**Provided passage**
On Wed, Jul 19, 2023 at 12:51:39PM +0200, Kai Tomerius wrote:
> > In answer to Kai's original question, the setup that was described
> > should be fine --- assuming high quality hardware.
>
> I wonder how to judge that ... it's an eMMC supposedly complying to
> some JEDEC standard, so it *should* be ok.

JEDEC promulgates the eMMC interface specification. That's the
interface used to talk to the device, much like SATA and SCSI and
NVMe. The JEDEC eMMC specification says nothing about the quality of
the implementation of the FTL, or whether it is safe from power drops,
or how many wirte cycles are supported before the eMMC soldered on the
$2000 MCU would expire.

If you're a cell phone manufacturer, the way you judge it is *before*
you buy a few million of the eMMC devices, you subject the samples to
a huge amount of power drops and other torture tests (including
verifying the claimed number of write cycles in spec sheet), before
the device is qualified for use in your product.

> But on another aspect: how about the interaction between dm-integrity
> and ext4? Sure, they each have their own journal, and they're
> independent layers. Is there anything that could go wrong, say a block
> that can't be recovered in the dm-integrity layer, causing ext4 to run
> into trouble, e.g., an I/O error that prevents ext4 from mounting?

**Check your understanding**
1) Name every interface that the eMMC thread compares the eMMC interface to.
2) Rewrite the eMMC thread starting at "On Wed, Jul" and ending at "high quality hardware.", substituting "storage" for "hardware".
3) Continue the eMMC thread, beginning after its final sentence.
The lines after the eMMC thread can be left aside.

**Provided material**
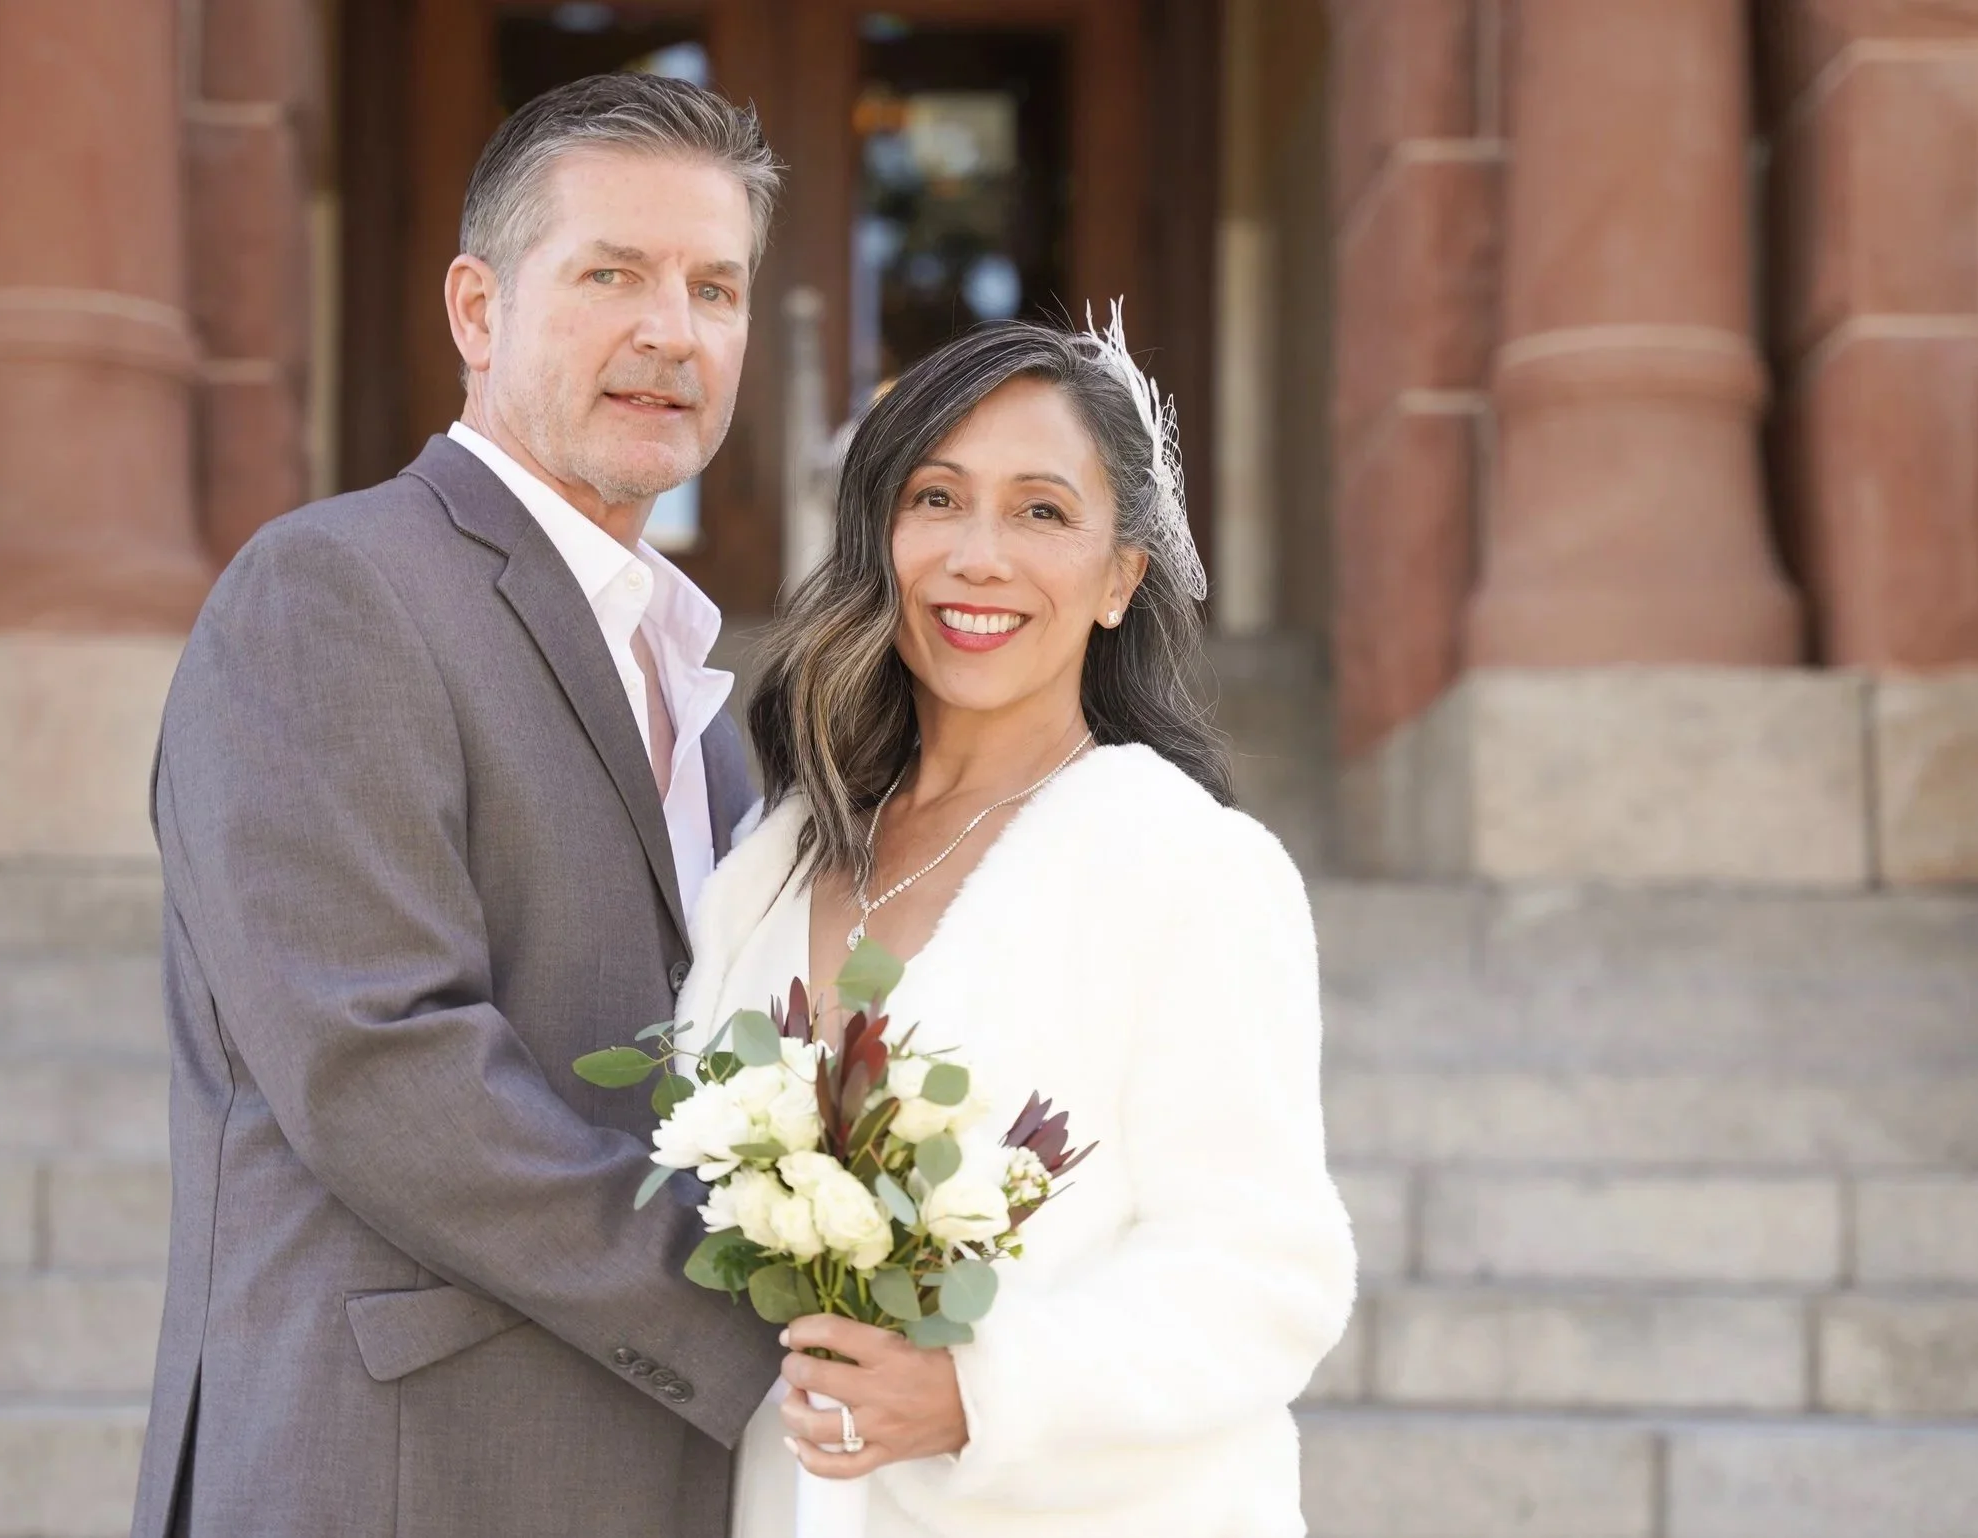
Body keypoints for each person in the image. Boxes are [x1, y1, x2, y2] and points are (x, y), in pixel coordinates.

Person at [132, 74, 788, 1538]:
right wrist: (767, 1322)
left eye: (713, 288)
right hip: (404, 1478)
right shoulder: (336, 590)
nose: (669, 331)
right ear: (476, 311)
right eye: (609, 274)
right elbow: (383, 1064)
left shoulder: (692, 686)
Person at [675, 315, 1359, 1536]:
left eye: (1042, 512)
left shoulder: (1189, 867)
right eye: (937, 498)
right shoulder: (769, 861)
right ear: (881, 537)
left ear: (1118, 577)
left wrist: (974, 1391)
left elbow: (1265, 1273)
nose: (978, 555)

**Responses by item number**
1) SATA, SCSI, NVMe

2)
On Wed, Jul 19, 2023 at 12:51:39PM +0200, Kai Tomerius wrote:
> > In answer to Kai's original question, the setup that was described
> > should be fine --- assuming high quality storage.

3)
>
> I assume tne answer is "No", but can I be sure?

If there are I/O errors, with or without dm-integrity, you can have
problems. dm-integrity will turn bit-flips into hard I/O errors, but
a bit-flip might cause silent file system cocrruption (at least at
first), such that when you finally notice that there's a problem,
several days or weeks or months may have passed, the data loss might
be far worse. So turning an innocous bit flip into a hard I/O error
can be a feature, assuming that you've allowed for it in your system
architecture.

If you assume that the hardware doesn't introduce I/O errors or bit
flips, and if you assume you don't have any attackers trying to
corrupt the block device with bit flips, then sure, nothing will go
wrong. You can buy perfect hardware from the same supply store where
high school physics teachers buy frictionless pulleys and massless
ropes. :-)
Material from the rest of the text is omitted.